5.    An appeal under Section 30 lies only where there is substantial

question of law. Section 30 does not permit reappraising of findings of facts

in the appeal which is filed before this Appellate Court. Unless there is a
FAO357/2013                                                                  Page 4 of 6
 substantial question of law, Courts are mandated not to interfere with the

findings and conclusions of the Commissioner.

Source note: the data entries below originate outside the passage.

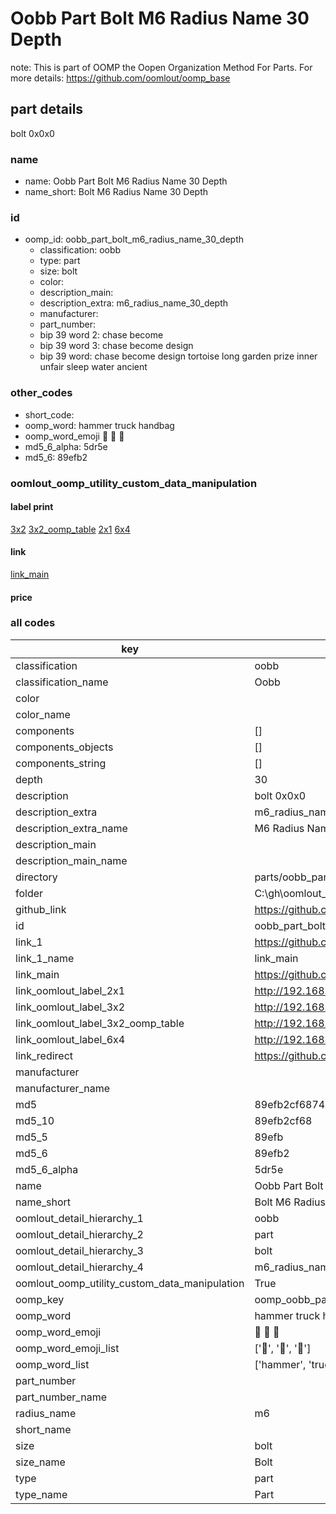 # Oobb Part Bolt M6 Radius Name 30 Depth  

note: This is part of OOMP the Oopen Organization Method For Parts. For more details: https://github.com/oomlout/oomp_base

##  part details
  



bolt 0x0x0



### name
* name: Oobb Part Bolt M6 Radius Name 30 Depth
* name_short: Bolt M6 Radius Name 30 Depth
### id
* oomp_id: oobb_part_bolt_m6_radius_name_30_depth
  * classification: oobb
  * type: part
  * size: bolt
  * color: 
  * description_main: 
  * description_extra: m6_radius_name_30_depth
  * manufacturer: 
  * part_number: 
  * bip 39 word 2: chase become
  * bip 39 word 3: chase become design
  * bip 39 word: chase become design tortoise long garden prize inner unfair sleep water ancient

### other_codes
* short_code: 
* oomp_word: hammer truck handbag
* oomp_word_emoji :hammer: :truck: :handbag:
* md5_6_alpha: 5dr5e
* md5_6: 89efb2






### oomlout_oomp_utility_custom_data_manipulation
#### label print
[3x2](http://192.168.1.245:1112/?label=oomp%205dr5e)
[3x2_oomp_table](http://192.168.1.108:1112/?label=oomp%205dr5e)
[2x1](http://192.168.1.242:1112/?label=oomp%205dr5e)
[6x4](http://192.168.1.55:1112/?label=oomp%205dr5e)    

#### link

[link_main](https://github.com/oomlout/oomlout_oobb_version_4_generated_parts/tree/main/navigation_oomp/oobb/part/bolt//m6_radius_name_30_depth/part)                              

#### price







### all codes 
| key | value |  
| --- | --- |  
| classification | oobb |  
| classification_name | Oobb |  
| color |  |  
| color_name |  |  
| components | [] |  
| components_objects | [] |  
| components_string | [] |  
| depth | 30 |  
| description | bolt 0x0x0 |  
| description_extra | m6_radius_name_30_depth |  
| description_extra_name | M6 Radius Name 30 Depth |  
| description_main |  |  
| description_main_name |  |  
| directory | parts/oobb_part_bolt_m6_radius_name_30_depth |  
| folder | C:\gh\oomlout_oobb_version_4_generated_parts\parts\oobb_part_bolt_m6_radius_name_30_depth |  
| github_link | https://github.com/oomlout/oomlout_oomp_part_src/tree/main/parts/oobb_part_bolt_m6_radius_name_30_depth |  
| id | oobb_part_bolt_m6_radius_name_30_depth |  
| link_1 | https://github.com/oomlout/oomlout_oobb_version_4_generated_parts/tree/main/navigation_oomp/oobb/part/bolt//m6_radius_name_30_depth/part |  
| link_1_name | link_main |  
| link_main | https://github.com/oomlout/oomlout_oobb_version_4_generated_parts/tree/main/navigation_oomp/oobb/part/bolt//m6_radius_name_30_depth/part |  
| link_oomlout_label_2x1 | http://192.168.1.242:1112/?label=oomp%205dr5e |  
| link_oomlout_label_3x2 | http://192.168.1.245:1112/?label=oomp%205dr5e |  
| link_oomlout_label_3x2_oomp_table | http://192.168.1.108:1112/?label=oomp%205dr5e |  
| link_oomlout_label_6x4 | http://192.168.1.55:1112/?label=oomp%205dr5e |  
| link_redirect | https://github.com/oomlout/oomlout_oobb_version_4_generated_parts/tree/main/parts/hardware_bolt_m6_30 |  
| manufacturer |  |  
| manufacturer_name |  |  
| md5 | 89efb2cf687475697ec1ee587784f935 |  
| md5_10 | 89efb2cf68 |  
| md5_5 | 89efb |  
| md5_6 | 89efb2 |  
| md5_6_alpha | 5dr5e |  
| name | Oobb Part Bolt M6 Radius Name 30 Depth |  
| name_short | Bolt M6 Radius Name 30 Depth |  
| oomlout_detail_hierarchy_1 | oobb |  
| oomlout_detail_hierarchy_2 | part |  
| oomlout_detail_hierarchy_3 | bolt |  
| oomlout_detail_hierarchy_4 | m6_radius_name_30_depth |  
| oomlout_oomp_utility_custom_data_manipulation | True |  
| oomp_key | oomp_oobb_part_bolt_m6_radius_name_30_depth |  
| oomp_word | hammer truck handbag |  
| oomp_word_emoji | :hammer: :truck: :handbag: |  
| oomp_word_emoji_list | [':hammer:', ':truck:', ':handbag:'] |  
| oomp_word_list | ['hammer', 'truck', 'handbag'] |  
| part_number |  |  
| part_number_name |  |  
| radius_name | m6 |  
| short_name |  |  
| size | bolt |  
| size_name | Bolt |  
| type | part |  
| type_name | Part |  
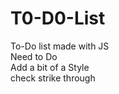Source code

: # T0-D0-List
To-Do list made with JS  
Need to Do  
Add a bit of a Style   
check strike through  


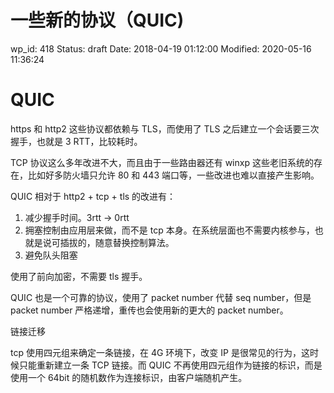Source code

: # 一些新的协议（QUIC)


wp_id: 418
Status: draft
Date: 2018-04-19 01:12:00
Modified: 2020-05-16 11:36:24


# QUIC

https 和 http2 这些协议都依赖与 TLS，而使用了 TLS 之后建立一个会话要三次握手，也就是 3 RTT，比较耗时。

TCP 协议这么多年改进不大，而且由于一些路由器还有 winxp 这些老旧系统的存在，比如好多防火墙只允许 80 和 443 端口等，一些改进也难以直接产生影响。

QUIC 相对于 http2 + tcp + tls 的改进有：

1. 减少握手时间。3rtt -> 0rtt
2. 拥塞控制由应用层来做，而不是 tcp 本身。在系统层面也不需要内核参与，也就是说可插拔的，随意替换控制算法。
3. 避免队头阻塞

使用了前向加密，不需要 tls 握手。

QUIC 也是一个可靠的协议，使用了 packet number 代替 seq number，但是 packet number 严格递增，重传也会使用新的更大的 packet number。

链接迁移

tcp 使用四元组来确定一条链接，在 4G 环境下，改变 IP 是很常见的行为，这时候只能重新建立一条 TCP 链接。而 QUIC 不再使用四元组作为链接的标识，而是使用一个 64bit 的随机数作为连接标识，由客户端随机产生。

6.            In the present case, the findings of facts and conclusions of the

Commissioner are unimpeachable and the same are based not only on the

criminal case documents but also on the medical records of Ram Manohar

Lohia Hospital. Accordingly, no substantial question of law arises in this

appeal to be entertained under Section 30 of the Act.


7(i)          Counsel for the appellant very vehemently argued that the

appellant was not the owner of the premises, but the owner of the premises is

one Smt. Parasmani, daughter-in-law of the appellant. It is thus argued that

since the appellant was not the employer and the site did not belong to him,

but belonged to his daughter-in-law, that is, wife of his son Praveen Kumar,

appellant cannot be held liable.


(ii)          I cannot agree with the arguments urged on behalf of the

appellant because firstly, the argument now raised is against the written

statement of the appellant filed before the Commissioner wherein the

premises was said to be owned by Shri Praveen, son of the appellant.

Today, now a new case is put up that the premises were owned by Smt.

Parasmani, daughter-in-law of the appellant. Secondly, even if I agree that
FAO357/2013                                                                 Page 5 of 6
 such a case is pleaded in the written statement of the appellant before the

Commissioner, it was the appellant who had to prove this case because such

facts were in his knowledge and the knowledge of his family members. The

workman/employee in this case had discharged his onus by filing the

criminal case documents and medical records and the onus thereafter stood

shifted upon the appellant but the appellant failed to discharge the onus by

filing documents to show that it was his son Praveen Kumar who was owner

of the site where work was being carried on and not the appellant.


8.            In view of the above, there is no merit in the appeal, and the

same is therefore dismissed, leaving the parties to bear their own costs.




February 13, 2014                             VALMIKI J. MEHTA, J.